### Exercise requirements:
Pick up the forum thread below on whether China is jealous of America and continue it from its last line.

### Source excerpt:
┌──

# Is China jealous of America?



## Jay (Oct 7, 2004)

This thread is NOT supposed to be a China vs USA thread, this is just for simple discussion, so please keep it civilized. 

I am not Chinese nor am I originally from US, however, today while visiting the Shanghai WFC, I noticed they put a lot of propoganda about various world cities. For example the video states that Shanghai is more than twice as large in population as NYC and Tokyo, while in reality it's only slightly bigger than NYC and far smaller than Tokyo, and on the diagrams, it shows Chinese skyscrapers to be far taller than American ones, IE. Sears tower is only half of SWFC and ESB half of Jin Mao, when in reality those buildings are both structurally taller, and not much shorter to the roof. 

My only thought is that Chinese must feel really inferior to USA so they need to make up stuff to feel better about themselves, and as someone who loves China and half lived here for 6 months, why do they need to do that? 

I may have worded that a little weird, but just wondering, China shouldnt need to make up propoganda to compete with the USA is all I'm saying.


----------



## VECTROTALENZIS (Jul 10, 2010)

China's and chinese goal is to catch up with USA in terms of wealth and living standards.
These "propaganda" can be like a confidence booster.
Can you take a picture of it by the way?


----------



## Jay (Oct 7, 2004)

└──

### Material supplied:
┌──

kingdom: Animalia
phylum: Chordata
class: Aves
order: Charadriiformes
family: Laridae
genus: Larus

└──

### Result of the task:
I actually didn't take a picture, sorry, but I'm sure you can find one on the web, or see for yourself your next trip to Shanghai   

But why lie? It just shows that China is still very insecure, tall buildings and big cities don't equal good living standards. It doesn't even really necessarily make a country powerful. Surely people must realize this


----------



## henrique42 (Dec 5, 2011)

''My only thought is that Chinese must feel really inferior to USA so they need to make up stuff to feel better about themselves''

That reminds me of some participants in these topics.....;

Which next developing country will become developed? ‎

Which Next Developed Country Will DOWN GRADE to Deloveping Country


----------



## binhai (Dec 22, 2006)

Did you know the SWFC is run by a Japanese company? It's their display so it's probably more of a case of trying to hype their tower than Chinese being "insecure", whatever that means. Shanghainese have nothing to be insecure about, Shanghai is one of the absolute best cities I've ever visited and is definitely comparable to the top world cities, New York and Tokyo. It's East meets West on an awesome scale.


----------



## poshbakerloo (Jan 16, 2007)

With an American write this? lol


----------



## Cedar Teeth (Nov 15, 2008)

I think it's the other way around. Glorious China has no reason whatsoever to be jealous of America. On the other hand there are several situations where America demonstrate strong jealousy towards China.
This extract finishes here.